- **EXERCISE GOAL**
Output only the stretch of the listing that starts at the line containing "middle dip: (194, 161)" and ends at the line containing "thumb ip: (369, 238)", reproduced exactly with both ends.

- **TASK DATA**
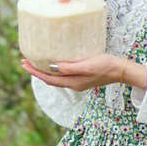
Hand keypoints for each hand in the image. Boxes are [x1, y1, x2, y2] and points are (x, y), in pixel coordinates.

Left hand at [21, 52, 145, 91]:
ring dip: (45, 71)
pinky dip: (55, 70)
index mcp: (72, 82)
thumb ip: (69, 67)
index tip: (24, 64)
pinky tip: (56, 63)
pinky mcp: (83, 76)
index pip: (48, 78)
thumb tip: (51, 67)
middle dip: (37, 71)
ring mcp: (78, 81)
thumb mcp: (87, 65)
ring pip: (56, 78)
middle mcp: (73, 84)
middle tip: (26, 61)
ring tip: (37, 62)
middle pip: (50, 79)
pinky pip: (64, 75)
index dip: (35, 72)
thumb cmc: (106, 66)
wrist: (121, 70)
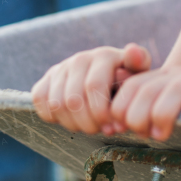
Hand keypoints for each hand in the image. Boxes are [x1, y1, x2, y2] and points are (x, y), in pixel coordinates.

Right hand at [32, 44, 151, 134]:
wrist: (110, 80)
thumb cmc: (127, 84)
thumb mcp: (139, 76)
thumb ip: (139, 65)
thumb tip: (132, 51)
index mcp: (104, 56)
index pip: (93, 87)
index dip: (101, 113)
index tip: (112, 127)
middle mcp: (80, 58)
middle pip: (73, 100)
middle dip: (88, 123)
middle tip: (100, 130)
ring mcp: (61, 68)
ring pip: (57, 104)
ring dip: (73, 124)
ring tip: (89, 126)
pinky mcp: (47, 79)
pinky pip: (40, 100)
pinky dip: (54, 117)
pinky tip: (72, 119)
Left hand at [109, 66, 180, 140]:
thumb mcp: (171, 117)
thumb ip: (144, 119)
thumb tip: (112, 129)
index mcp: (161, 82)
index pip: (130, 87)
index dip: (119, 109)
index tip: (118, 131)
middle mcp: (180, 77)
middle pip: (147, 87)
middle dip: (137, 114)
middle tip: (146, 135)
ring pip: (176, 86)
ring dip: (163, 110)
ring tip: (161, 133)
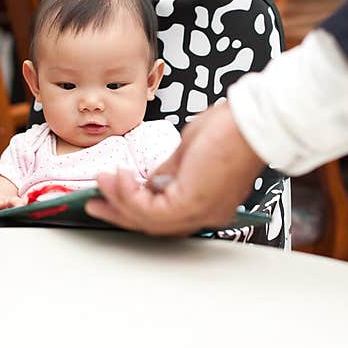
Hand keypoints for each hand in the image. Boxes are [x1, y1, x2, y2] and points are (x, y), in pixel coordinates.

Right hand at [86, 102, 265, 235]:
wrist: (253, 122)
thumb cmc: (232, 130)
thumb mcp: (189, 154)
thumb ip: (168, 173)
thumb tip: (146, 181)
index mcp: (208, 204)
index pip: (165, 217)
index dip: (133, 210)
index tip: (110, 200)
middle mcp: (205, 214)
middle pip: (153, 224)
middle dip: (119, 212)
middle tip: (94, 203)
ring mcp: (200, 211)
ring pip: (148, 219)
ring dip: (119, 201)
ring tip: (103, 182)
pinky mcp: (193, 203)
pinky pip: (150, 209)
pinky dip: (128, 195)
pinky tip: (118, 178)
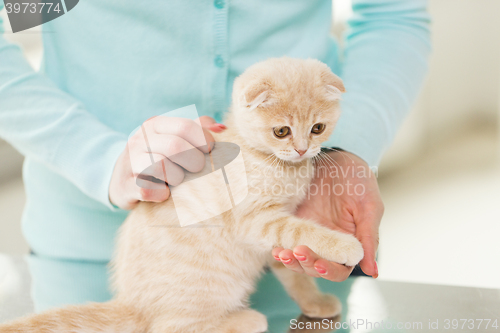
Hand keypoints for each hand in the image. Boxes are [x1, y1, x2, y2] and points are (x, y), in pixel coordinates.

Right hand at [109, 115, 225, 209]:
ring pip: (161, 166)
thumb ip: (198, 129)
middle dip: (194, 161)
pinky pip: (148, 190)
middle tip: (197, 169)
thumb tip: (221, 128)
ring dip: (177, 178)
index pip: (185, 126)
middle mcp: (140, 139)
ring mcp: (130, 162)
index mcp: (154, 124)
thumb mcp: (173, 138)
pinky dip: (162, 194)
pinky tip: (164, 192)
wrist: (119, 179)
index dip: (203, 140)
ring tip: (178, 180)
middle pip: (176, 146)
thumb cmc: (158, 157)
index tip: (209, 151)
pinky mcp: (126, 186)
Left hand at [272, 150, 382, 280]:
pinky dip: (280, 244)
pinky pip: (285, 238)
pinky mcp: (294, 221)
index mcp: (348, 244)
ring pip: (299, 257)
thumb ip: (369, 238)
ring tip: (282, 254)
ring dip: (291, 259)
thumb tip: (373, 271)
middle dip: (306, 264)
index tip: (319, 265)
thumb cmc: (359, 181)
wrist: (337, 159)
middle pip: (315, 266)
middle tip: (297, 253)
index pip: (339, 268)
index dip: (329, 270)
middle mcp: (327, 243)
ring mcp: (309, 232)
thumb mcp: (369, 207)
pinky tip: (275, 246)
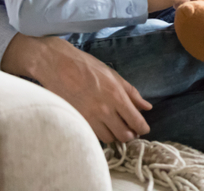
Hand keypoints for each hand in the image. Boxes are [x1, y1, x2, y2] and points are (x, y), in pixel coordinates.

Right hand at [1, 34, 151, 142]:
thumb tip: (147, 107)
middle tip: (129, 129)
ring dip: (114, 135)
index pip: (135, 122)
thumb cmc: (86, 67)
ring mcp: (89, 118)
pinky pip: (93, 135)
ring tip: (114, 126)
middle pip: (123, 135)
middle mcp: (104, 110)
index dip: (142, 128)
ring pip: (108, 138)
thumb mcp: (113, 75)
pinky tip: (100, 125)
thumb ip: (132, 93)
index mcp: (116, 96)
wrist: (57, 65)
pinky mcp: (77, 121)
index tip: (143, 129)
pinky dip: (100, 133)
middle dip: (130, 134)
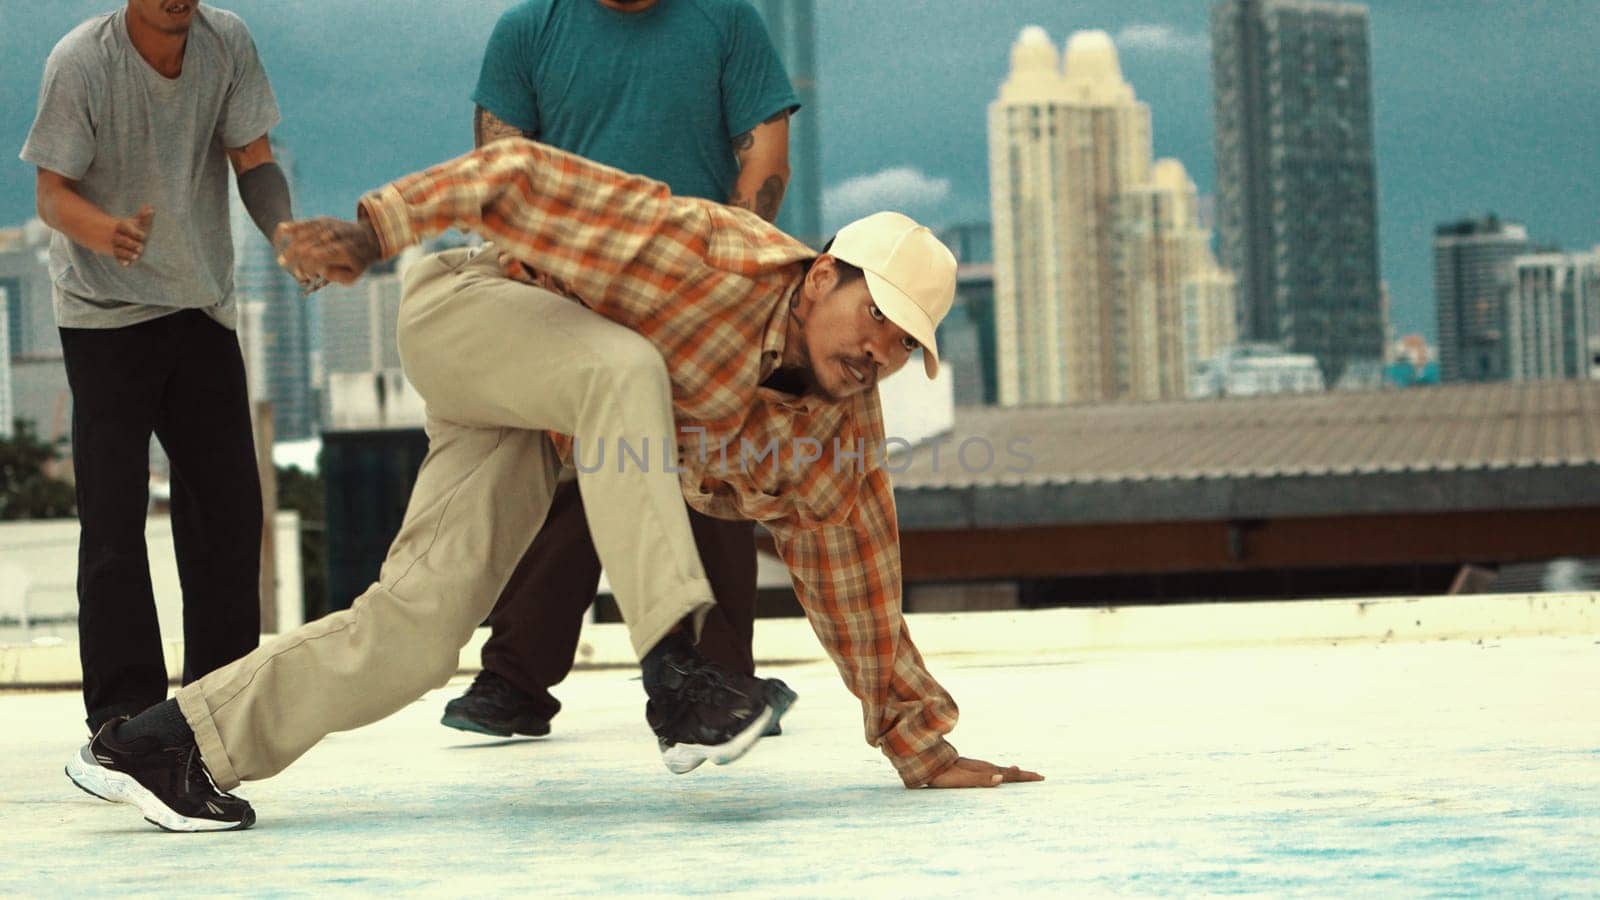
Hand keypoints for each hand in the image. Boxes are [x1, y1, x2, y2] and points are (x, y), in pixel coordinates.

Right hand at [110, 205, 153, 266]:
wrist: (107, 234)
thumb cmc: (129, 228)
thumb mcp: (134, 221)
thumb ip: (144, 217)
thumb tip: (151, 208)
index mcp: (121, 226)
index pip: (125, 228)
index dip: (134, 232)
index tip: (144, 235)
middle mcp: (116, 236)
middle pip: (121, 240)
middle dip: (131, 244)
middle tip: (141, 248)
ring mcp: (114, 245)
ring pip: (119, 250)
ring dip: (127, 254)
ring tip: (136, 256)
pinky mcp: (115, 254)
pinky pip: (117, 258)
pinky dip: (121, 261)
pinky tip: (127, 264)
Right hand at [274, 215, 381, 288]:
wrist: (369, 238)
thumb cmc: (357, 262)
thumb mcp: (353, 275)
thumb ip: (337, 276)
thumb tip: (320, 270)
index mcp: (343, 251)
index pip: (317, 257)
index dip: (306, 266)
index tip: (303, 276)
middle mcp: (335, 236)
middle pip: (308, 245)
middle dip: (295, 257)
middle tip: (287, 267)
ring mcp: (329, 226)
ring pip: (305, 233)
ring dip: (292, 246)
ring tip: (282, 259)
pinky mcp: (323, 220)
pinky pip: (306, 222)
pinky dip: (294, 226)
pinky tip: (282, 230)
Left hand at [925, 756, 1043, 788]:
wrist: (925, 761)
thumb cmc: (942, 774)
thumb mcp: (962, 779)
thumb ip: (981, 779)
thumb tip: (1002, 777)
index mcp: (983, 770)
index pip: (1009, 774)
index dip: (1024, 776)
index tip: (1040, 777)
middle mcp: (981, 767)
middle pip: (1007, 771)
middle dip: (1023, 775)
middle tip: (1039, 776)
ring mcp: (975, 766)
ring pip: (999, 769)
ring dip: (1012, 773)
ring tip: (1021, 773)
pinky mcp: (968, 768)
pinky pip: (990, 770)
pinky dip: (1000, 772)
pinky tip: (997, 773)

- **ANSWER TO THE PROBLEM**
middle dip: (194, 161)
pinky pip: (148, 190)
middle tip: (197, 169)
thumb tip: (221, 128)
ring dip: (177, 178)
index pip: (185, 126)
middle mcp: (140, 139)
ring mcp: (130, 162)
index mcp: (154, 124)
thumb mcp: (173, 138)
pinky dip: (162, 194)
pinky tip: (164, 192)
wrist: (119, 179)
index dip: (203, 140)
ring tip: (178, 180)
middle pip: (176, 146)
thumb cmc: (158, 157)
index tip: (209, 151)
pinky mcp: (126, 186)
Left hand at [272, 150, 382, 280]:
pinky dip: (280, 244)
pinky pip: (285, 238)
pinky mcp: (294, 221)
index mcp: (348, 244)
ring pip: (299, 257)
thumb ip: (369, 238)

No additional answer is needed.